Media-first video contribution and distribution networks

In 2024, we expect a growing number of sports rightsholders to shift from peripheral generic IP networks to fit-for-purpose primary media IP networks. Generic IP networks, by design, lack the fundamental principles needed for live sports video transport. This is a serious concern when transporting high value media content where you only get one shot to deliver to that primary distribution point.

Regardless of how good the content is, consumers don’t keep their eyes glued to it if the delivery quality and reliability aren’t exceptional. Media companies risk their monetisation potential if they don’t ensure their video feeds can be scaled across geographies and platforms in the right way.

While ARQ protocols solve the basic technical challenges of recovering packets over lossy transport, the next-generation software-defined networks that are purpose-built for media combine the benefits of hardware-defined networks and the cloud by leveraging media-centric foundations:

Observability

A software-defined network delivers monitoring metrics that provide insight into the video signal delivery every step of the way. End to end provisioning and monitoring brings cohesive visibility that enables broadcasters and media service providers to control their media delivery and ensure it is efficient, high quality, and seamless.

Protection

Live video delivery requires 100% uptime and 24/7 robust and redundant services that are not available by default over generic IP networks. A media-centric approach leverages the benefits of both ‘traditional’ broadcasting and modern cloud engineering to enhance the video feed protection and overcome reliability challenges.

Flexibility is key to managing the cost of IP network protection. With the right media-centric network, media companies can define the level of protection of different types of content on an input/output basis without having to make huge investments upfront.

Synchronisation

Synchronisation across contributed and distributed video signals is critical for ensuring that all destinations, regardless of their region, receive feeds at the same time. Synchronisation is also crucial for the betting industry, a key monetisation area for the sports broadcasting industry, as milliseconds of divergence can have a big impact on the real-time betting experience and overall fan engagement, potentially causing the provider financial and reputational damage.

Monetisation with a media-first approach

Smart content owners harness the power of media-centric delivery networks to distribute great quality video, including second-screen feeds, to new destinations flexibly, efficiently, and seamlessly. More importantly, they deliver video to destinations that make business sense when it makes sense.

Media organisations would often invest upfront to get their tech infrastructure ready to scale to new video takers without being able to scale down if needed, even if they only wanted to take on new destinations for a specific live sports event or if distribution to a specific market was not valuable or sustainable.

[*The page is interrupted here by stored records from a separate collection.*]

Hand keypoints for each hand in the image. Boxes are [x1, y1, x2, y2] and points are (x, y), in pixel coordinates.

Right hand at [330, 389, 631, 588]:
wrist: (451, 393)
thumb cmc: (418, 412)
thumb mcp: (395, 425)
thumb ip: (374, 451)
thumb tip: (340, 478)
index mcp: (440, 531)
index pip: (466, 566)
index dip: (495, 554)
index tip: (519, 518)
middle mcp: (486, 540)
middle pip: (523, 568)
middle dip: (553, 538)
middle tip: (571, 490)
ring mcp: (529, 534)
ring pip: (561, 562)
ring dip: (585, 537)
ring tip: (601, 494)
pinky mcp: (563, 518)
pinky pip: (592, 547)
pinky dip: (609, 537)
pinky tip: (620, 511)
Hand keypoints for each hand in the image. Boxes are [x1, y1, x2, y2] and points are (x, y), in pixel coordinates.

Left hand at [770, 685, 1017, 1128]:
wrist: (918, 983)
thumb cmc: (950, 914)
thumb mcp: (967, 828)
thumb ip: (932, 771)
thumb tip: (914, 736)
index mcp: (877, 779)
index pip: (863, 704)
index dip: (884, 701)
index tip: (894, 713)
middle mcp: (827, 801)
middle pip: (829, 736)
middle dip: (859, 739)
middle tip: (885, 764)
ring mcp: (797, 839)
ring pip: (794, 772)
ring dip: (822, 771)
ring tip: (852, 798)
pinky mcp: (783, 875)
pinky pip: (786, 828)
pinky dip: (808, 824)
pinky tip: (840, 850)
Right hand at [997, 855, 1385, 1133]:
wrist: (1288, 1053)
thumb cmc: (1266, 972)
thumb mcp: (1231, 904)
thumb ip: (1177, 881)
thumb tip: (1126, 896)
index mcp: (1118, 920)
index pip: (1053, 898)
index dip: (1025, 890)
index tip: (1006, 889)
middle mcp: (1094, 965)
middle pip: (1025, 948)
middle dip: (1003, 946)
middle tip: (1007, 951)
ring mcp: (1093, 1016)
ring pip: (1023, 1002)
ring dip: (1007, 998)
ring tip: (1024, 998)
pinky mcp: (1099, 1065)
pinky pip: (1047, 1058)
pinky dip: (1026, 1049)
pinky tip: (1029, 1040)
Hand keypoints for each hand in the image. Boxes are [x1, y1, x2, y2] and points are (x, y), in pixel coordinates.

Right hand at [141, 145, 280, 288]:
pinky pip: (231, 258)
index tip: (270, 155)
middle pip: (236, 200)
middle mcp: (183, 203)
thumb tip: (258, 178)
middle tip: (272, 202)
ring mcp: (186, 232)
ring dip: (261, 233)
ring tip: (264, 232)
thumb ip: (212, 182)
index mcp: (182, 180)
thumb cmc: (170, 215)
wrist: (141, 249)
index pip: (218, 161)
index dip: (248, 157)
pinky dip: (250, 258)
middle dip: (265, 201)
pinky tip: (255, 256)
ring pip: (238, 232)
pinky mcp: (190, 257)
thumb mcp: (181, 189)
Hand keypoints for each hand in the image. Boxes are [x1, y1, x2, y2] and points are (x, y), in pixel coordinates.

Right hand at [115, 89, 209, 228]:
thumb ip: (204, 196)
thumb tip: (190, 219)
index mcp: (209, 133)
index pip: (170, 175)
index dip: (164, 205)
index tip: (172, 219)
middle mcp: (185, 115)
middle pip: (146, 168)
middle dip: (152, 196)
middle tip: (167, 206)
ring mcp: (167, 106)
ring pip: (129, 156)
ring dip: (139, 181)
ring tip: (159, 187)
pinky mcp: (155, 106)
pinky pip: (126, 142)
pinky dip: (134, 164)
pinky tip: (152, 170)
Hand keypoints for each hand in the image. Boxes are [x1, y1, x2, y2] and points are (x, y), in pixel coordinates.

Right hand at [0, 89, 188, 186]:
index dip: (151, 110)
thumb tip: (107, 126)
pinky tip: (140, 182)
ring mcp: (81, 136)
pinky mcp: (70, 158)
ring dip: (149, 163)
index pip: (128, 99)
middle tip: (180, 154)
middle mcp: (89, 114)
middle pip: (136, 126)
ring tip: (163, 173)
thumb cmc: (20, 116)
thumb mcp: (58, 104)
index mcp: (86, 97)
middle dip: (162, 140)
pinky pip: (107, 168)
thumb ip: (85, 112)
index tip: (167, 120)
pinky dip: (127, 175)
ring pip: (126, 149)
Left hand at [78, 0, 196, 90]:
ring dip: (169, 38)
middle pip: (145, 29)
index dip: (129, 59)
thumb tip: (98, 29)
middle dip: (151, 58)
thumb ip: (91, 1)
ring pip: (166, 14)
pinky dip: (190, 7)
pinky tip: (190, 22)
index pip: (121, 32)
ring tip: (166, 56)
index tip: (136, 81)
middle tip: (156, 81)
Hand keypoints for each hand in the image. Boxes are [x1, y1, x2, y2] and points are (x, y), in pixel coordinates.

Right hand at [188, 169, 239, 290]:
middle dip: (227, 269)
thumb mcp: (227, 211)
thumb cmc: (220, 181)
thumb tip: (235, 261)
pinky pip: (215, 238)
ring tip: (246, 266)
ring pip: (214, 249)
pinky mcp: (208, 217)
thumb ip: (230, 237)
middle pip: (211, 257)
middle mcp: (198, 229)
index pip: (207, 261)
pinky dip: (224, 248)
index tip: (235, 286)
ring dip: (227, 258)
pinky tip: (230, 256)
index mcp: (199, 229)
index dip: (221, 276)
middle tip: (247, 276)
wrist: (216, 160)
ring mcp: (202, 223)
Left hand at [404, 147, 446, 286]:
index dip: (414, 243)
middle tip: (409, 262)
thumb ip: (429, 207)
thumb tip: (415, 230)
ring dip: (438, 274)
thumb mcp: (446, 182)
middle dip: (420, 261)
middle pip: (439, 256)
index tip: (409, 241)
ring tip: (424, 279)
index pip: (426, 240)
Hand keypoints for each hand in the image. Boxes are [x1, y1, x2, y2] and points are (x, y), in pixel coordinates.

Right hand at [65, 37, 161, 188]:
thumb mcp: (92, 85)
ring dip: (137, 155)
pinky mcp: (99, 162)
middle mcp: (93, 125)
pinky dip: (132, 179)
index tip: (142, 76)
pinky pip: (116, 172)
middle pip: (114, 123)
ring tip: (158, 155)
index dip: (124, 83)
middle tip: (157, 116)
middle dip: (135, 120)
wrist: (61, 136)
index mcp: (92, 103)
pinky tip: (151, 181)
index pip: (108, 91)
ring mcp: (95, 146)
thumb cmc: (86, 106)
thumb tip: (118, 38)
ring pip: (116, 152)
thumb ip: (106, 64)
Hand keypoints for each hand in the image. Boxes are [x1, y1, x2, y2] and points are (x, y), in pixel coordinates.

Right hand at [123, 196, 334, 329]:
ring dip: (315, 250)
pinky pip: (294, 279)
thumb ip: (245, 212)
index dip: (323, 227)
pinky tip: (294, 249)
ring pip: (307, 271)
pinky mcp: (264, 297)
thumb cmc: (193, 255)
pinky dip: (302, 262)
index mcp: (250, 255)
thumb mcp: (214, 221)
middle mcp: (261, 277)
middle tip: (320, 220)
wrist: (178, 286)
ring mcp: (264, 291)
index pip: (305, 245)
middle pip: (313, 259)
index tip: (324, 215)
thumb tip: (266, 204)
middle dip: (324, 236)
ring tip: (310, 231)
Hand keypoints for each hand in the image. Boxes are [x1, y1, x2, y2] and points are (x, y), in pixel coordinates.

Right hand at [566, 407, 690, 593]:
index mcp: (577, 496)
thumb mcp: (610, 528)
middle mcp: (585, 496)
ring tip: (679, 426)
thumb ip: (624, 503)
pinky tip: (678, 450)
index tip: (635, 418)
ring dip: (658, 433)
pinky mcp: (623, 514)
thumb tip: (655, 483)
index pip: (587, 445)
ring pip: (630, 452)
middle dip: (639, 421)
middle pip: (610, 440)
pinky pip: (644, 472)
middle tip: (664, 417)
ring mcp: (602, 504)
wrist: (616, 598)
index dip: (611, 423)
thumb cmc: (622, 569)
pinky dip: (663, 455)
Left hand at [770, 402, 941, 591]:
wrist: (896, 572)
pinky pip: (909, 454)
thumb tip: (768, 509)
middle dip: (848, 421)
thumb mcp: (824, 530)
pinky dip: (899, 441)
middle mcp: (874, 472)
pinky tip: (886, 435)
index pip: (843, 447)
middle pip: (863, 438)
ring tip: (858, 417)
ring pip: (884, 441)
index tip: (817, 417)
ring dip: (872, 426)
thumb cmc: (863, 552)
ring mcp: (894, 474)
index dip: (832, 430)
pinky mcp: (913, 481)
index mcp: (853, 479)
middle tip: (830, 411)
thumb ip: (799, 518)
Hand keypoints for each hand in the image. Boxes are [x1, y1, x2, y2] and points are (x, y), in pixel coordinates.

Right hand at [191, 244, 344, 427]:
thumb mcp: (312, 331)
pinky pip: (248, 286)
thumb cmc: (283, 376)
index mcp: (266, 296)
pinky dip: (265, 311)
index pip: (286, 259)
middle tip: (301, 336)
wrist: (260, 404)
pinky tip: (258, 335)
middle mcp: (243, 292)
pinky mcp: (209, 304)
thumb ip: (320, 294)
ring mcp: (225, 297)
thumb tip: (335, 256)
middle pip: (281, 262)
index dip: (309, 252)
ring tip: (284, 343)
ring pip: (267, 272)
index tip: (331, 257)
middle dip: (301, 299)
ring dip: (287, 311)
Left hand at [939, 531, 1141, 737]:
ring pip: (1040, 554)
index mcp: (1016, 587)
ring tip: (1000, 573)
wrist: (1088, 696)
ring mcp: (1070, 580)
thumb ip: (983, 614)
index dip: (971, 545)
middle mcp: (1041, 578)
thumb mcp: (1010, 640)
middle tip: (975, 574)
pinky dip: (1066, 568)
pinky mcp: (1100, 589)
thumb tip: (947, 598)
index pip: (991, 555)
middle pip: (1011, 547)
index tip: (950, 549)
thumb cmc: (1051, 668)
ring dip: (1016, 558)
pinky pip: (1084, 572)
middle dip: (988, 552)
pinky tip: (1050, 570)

Another traditional trap was to underinvest in the distribution, prioritising cost effective technology solutions to balance the perceived risk versus reward, often at the expense of quality and reliability.

A media-centric delivery network can provide the agility and scalability that industry players need when they need it and for as long as they need it. This means they are in control of their investment, benefit from cost transparency, and can experiment more with new destinations and live sports events. In other words, organisations can enjoy the flexibility of jumping on new market opportunities while delivering quality, but equally, the ability to ‘fail fast’ and remove themselves from markets that don’t bring business value quickly.

Key to success in 2024

The live sports market isn’t going to get any simpler; we expect fierce competition and market fragmentation to continue over the next 12 months.

Media-first transport networks that have been created specifically or overlayed to meet the requirements of media delivery, provide the quality, scalability, and agility industry players need to further monetise their live sports content, test different business models, and tap into new revenue streams.

Futureproofing today is the best bet for media companies that are game for success.